• Community Memory terminal at Leopold’s Records, Berkeley, California, c. 1974; photograph; courtesy of the Computer History Museum, Mountain View, CA.

Hippie Modernism Forum: Counterculture / Cyberculture

The first of a series of four monthly Saturday afternoon forums bringing together artists, scholars, and counterculture veterans to explore the contemporary relevance of the Bay Area hippie legacy. Lee Felsenstein, Fred Turner, and Lynn Hershman Leeson join in a discussion moderated by UC Berkeley’s Greg Niemeyer.

Lee Felsenstein is a digital pioneer and a fellow at the Computer History Museum of Palo Alto. In 1973 as a member of the Berkeley “Village of Arts and Ideas” commune, Felsenstein worked with Efrem Lipkin, Mark Szpakowski, and others to develop the Community Memory Project, a hippie experiment in decentralized, user-friendly technology that has been called the world’s first version of online social media.

Fred Turner is the author of several books about media and American culture since World War II, including the award-winning From Counterculture to Cyberculture: Stewart Brand, the Whole Earth Network, and the Rise of Digital Utopianism. He has taught at Harvard University and MIT, and is currently Harry and Norman Chandler Professor of Communications at Stanford University.

Deborah Oropallo's artistic practice incorporates mixed media including photomontage, computer editing, print technique and paint. Her work has been featured in two monographs: POMP (2009) and How To (2002). Oropallo's solo exhibition "Bell the Cat" is on view at Catharine Clark Gallery in San Francisco until February 18.

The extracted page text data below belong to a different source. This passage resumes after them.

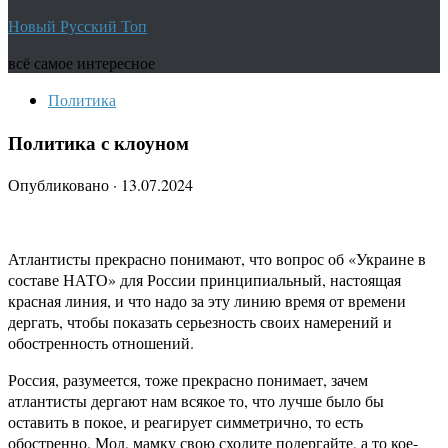
Новый Русский Топ
всё самое интересное
Политика
Политика с клоуном
Опубликовано
·
13.07.2024
Атлантисты прекрасно понимают, что вопрос об «Украине в
составе НАТО» для России принципиальный, настоящая
красная линия, и что надо за эту линию время от времени
дергать, чтобы показать серьезность своих намерений и
обостренность отношений.
Россия, разумеется, тоже прекрасно понимает, зачем
атлантисты дергают нам всякое то, что лучше было бы
оставить в покое, и реагирует симметрично, то есть
обостренно. Мол, мамку свою сходите подергайте, а то кое-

Greg Niemeyer, UC Berkeley associate professor of art practice, creates works that explore the mediation between humans as individuals and as members of a technological collective, and emphasizes playful responses to technology. Niemeyer’s teaching focuses on critical analysis of new media on human experience, including digital citizenship and the nature of online participatory practices.